Walking in the Footsteps of History

Photo-report of Leg 1: RI and CT

by Ralph Nelson (Kirkwood Chapter, Delaware Society SAR)

Thursday, June 17, 2004

Lee arrived at the airport at 9 AM Thursday on June 17 and was driven to Newport by Richard Sheryka, fifer for the Bourbonnais re-enactors. I had driven the van, with uniforms and equipment up the day before (330 miles in 7.5 hours including lunch and rest stops).

We changed into uniform in the parking garage. Lee (shown above) portrays a soldier in the Bourbonnais Regiment, and I portray a captain in Lauzun's Legions (which was technically a Navy regiment).
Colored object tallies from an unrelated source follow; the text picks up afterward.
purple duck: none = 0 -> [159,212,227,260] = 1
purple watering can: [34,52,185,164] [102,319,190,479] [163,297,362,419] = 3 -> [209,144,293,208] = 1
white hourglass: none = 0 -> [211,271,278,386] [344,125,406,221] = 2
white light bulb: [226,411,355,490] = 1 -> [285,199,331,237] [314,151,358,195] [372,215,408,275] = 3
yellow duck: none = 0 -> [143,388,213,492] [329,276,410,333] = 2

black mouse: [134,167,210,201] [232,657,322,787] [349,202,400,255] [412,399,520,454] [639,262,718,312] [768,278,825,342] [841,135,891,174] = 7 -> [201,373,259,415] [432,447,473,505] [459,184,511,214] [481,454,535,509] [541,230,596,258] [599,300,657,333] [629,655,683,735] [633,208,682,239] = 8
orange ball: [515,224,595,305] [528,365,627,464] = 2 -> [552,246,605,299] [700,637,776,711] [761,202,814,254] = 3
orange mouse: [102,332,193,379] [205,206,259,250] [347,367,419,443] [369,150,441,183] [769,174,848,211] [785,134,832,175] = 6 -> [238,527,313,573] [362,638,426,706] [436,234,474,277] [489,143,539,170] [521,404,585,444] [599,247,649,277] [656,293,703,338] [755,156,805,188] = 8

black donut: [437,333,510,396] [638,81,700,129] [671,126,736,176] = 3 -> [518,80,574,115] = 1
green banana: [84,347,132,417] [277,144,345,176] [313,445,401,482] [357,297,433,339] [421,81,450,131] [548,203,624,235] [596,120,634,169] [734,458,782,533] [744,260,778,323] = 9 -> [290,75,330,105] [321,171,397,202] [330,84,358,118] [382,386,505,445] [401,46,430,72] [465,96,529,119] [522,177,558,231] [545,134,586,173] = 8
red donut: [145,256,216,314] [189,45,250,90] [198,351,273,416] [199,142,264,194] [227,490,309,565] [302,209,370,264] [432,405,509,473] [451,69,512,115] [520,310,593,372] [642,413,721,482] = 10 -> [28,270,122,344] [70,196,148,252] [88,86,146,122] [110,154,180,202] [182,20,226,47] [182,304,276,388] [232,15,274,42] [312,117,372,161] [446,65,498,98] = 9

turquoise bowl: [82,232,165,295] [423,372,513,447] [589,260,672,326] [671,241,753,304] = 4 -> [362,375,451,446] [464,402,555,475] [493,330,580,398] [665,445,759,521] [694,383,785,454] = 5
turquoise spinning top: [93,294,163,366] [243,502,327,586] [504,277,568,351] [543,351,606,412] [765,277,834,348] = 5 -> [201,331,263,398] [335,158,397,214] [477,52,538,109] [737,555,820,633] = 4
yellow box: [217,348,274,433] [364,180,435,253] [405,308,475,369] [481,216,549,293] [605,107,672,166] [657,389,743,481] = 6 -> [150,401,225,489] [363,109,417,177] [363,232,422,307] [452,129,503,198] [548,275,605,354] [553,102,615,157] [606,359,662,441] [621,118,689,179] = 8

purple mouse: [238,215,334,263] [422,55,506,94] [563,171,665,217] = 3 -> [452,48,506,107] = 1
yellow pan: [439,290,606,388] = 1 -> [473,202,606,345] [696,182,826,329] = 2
We then marched to the Old Colony House, which in 1780 was one of the four capitol buildings of Rhode Island -- they rotated the seat of power between four cities. There we were met by historian Jim Snydacker, four summer interns, a video crew, former Newport mayor Robert McKenna, and Roseanna Gorham (chair of the W3R in RI), who had planned the day's activities. Jim provided a tour of this building and several others used by the French during their almost year-long stay in Newport.

The road passes an old inn dating to the Revolution and several small dams.

In the evening Lee (now in U.S Continental uniform) gave a talk at the Nathaniel Greene's home in Coventry. ]Nathaniel Greene was a Quaker foundry manager who became a soldier and rose through the ranks to become commander of the southern branch of the Contnental Army.]

We stayed at the Waterman Tavern, where Rochambeau spent several evenings as he travelled to Connecticut and back. There we had a fine Colonial dinner with all participants in colonial dress -- and a chamber music group playing colonial tunes in the background.

Saturday, June 19

Since we had a heavy travel schedule, Lee got up at 6 AM to hike up Biscuit Lane. It's name came from an incident where a French food cart broke and spilled its contents. The French army had to move on without picking up the food, and the local households reaped the benefits.

After this hike Lee had a few minutes to relax and phone home. Our van had magnetic signs on the sides. These led many people to question us about the W3R.

Several Scouts and their leaders joined Lee and a re-enactor for a five-mile
section of trail along Rt 14 to the Rhode Island border with Connecticut.

The Huntington Homestead Museum in Scotland CT has a fine display
on the W3R, including a model showing the march past that house.